Begin with the line in which "Fig. 8 Close-up" appears and end with the final line of the entries. Retype each one exactly and add nothing.

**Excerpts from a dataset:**
* * * *

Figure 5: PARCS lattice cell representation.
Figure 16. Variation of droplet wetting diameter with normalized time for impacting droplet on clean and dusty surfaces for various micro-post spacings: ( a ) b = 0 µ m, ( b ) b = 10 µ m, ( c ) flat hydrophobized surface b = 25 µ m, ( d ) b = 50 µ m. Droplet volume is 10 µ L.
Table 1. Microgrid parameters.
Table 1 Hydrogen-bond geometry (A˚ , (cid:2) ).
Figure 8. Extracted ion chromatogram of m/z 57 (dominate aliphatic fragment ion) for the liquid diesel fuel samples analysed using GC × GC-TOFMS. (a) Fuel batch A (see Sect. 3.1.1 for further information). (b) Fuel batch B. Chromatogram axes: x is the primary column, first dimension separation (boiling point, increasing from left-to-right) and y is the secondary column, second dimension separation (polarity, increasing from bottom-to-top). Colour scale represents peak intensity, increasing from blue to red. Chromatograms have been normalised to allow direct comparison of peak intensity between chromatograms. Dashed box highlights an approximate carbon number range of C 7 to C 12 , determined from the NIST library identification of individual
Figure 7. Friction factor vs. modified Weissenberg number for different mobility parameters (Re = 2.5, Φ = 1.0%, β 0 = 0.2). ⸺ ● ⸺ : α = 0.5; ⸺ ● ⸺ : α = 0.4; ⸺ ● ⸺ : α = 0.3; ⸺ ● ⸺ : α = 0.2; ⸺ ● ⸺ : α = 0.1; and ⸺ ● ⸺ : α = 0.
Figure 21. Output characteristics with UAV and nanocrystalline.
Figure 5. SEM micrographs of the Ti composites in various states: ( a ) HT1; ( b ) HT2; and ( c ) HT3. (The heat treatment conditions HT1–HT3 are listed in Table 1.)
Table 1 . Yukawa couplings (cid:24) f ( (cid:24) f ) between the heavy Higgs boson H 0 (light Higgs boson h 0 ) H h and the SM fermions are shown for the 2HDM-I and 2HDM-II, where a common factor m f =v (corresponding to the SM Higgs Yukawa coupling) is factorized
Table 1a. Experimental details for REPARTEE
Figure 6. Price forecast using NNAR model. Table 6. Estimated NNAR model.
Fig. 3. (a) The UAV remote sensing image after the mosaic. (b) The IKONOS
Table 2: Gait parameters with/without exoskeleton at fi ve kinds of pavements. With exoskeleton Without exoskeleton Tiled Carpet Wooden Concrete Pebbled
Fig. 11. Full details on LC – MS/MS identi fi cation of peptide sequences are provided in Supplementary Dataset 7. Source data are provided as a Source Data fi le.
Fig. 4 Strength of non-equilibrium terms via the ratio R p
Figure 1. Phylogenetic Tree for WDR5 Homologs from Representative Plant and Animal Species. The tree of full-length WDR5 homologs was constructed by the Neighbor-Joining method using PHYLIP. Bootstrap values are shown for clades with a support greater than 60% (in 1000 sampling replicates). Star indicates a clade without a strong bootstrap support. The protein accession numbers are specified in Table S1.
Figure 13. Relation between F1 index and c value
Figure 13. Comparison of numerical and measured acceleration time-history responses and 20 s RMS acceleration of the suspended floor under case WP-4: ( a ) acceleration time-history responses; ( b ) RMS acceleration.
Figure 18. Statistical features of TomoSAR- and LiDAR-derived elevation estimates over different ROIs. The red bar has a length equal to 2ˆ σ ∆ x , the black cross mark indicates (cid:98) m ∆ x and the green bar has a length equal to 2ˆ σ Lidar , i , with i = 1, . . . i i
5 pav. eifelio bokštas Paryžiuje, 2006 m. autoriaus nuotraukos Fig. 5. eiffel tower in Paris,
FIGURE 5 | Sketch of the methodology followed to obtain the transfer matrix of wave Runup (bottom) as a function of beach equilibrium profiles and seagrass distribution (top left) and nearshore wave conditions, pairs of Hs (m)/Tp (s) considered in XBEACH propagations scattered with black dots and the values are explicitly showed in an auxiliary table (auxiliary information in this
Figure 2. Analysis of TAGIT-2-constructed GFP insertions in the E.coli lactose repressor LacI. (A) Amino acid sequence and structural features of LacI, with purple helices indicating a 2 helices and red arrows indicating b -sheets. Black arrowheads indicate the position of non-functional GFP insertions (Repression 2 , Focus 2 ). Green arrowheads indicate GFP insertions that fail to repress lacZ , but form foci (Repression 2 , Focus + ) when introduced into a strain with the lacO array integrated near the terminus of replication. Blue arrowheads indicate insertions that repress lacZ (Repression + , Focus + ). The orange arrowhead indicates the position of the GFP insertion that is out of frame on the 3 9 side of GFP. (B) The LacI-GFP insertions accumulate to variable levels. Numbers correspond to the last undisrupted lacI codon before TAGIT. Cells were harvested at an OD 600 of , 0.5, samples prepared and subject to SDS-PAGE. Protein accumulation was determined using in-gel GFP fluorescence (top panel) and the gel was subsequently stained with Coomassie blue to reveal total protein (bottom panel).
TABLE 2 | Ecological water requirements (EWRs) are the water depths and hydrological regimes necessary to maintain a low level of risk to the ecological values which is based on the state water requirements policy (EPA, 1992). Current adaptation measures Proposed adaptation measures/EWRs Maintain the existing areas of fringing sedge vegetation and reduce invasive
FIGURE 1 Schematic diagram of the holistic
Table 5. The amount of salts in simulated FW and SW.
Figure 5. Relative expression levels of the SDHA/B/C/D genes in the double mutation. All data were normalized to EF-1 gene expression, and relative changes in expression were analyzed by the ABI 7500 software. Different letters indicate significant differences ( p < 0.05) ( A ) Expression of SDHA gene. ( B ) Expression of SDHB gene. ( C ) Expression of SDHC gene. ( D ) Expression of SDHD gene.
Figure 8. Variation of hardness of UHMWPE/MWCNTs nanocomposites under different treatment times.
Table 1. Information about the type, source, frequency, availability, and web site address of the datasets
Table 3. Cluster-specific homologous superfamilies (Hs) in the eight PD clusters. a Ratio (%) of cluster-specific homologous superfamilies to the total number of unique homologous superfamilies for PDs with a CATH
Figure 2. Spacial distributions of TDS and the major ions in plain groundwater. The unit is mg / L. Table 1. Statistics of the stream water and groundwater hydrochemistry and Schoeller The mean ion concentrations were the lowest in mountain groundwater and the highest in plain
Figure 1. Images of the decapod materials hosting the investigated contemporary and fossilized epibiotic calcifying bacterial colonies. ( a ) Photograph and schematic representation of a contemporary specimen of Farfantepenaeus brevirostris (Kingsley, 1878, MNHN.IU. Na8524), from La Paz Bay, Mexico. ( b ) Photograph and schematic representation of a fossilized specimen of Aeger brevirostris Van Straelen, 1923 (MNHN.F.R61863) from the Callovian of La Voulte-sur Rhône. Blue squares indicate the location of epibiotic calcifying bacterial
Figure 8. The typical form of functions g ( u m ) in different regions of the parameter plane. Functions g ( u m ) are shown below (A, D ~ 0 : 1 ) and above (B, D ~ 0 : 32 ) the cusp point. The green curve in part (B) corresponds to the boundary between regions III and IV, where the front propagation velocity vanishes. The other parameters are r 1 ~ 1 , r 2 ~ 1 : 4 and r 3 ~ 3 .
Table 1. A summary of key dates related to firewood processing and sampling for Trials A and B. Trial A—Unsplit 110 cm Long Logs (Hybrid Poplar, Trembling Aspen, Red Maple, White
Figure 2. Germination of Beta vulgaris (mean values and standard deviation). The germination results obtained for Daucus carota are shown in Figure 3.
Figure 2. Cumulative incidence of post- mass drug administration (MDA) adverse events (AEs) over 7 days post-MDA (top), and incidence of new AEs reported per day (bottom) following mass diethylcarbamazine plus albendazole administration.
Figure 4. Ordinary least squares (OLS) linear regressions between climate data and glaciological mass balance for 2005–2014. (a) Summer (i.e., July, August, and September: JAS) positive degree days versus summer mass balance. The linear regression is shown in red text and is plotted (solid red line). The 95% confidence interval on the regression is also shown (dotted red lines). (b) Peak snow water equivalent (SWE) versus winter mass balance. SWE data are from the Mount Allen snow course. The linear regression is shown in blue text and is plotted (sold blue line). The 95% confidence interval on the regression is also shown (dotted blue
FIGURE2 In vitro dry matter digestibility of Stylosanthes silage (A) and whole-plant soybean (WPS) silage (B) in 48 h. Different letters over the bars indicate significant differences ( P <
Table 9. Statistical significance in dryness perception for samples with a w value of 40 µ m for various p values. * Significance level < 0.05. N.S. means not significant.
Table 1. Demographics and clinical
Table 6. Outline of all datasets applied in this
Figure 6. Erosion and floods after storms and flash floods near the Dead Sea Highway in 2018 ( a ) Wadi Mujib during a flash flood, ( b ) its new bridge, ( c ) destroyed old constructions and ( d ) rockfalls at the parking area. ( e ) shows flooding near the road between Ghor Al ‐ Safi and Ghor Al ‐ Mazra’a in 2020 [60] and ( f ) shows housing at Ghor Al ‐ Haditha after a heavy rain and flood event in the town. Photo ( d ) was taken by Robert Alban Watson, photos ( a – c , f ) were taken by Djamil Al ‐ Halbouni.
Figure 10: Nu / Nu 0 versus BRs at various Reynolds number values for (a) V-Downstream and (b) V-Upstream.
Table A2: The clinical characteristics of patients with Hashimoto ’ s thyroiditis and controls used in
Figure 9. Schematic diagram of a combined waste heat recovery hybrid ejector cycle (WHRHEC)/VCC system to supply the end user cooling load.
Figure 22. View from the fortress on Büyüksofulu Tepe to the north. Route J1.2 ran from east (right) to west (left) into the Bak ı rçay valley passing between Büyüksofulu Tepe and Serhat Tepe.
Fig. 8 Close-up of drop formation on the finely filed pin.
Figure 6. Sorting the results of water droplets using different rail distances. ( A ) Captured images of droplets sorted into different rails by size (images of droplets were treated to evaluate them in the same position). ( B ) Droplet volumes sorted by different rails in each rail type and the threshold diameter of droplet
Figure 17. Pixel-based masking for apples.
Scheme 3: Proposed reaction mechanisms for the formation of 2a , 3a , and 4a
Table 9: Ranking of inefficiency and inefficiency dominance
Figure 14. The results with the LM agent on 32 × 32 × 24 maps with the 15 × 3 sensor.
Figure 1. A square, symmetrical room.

* * * *

**FINISHED EXERCISE:**
Fig. 8 Close-up of drop formation on the finely filed pin.
Figure 6. Sorting the results of water droplets using different rail distances. ( A ) Captured images of droplets sorted into different rails by size (images of droplets were treated to evaluate them in the same position). ( B ) Droplet volumes sorted by different rails in each rail type and the threshold diameter of droplet
Figure 17. Pixel-based masking for apples.
Scheme 3: Proposed reaction mechanisms for the formation of 2a , 3a , and 4a
Table 9: Ranking of inefficiency and inefficiency dominance
Figure 14. The results with the LM agent on 32 × 32 × 24 maps with the 15 × 3 sensor.
Figure 1. A square, symmetrical room.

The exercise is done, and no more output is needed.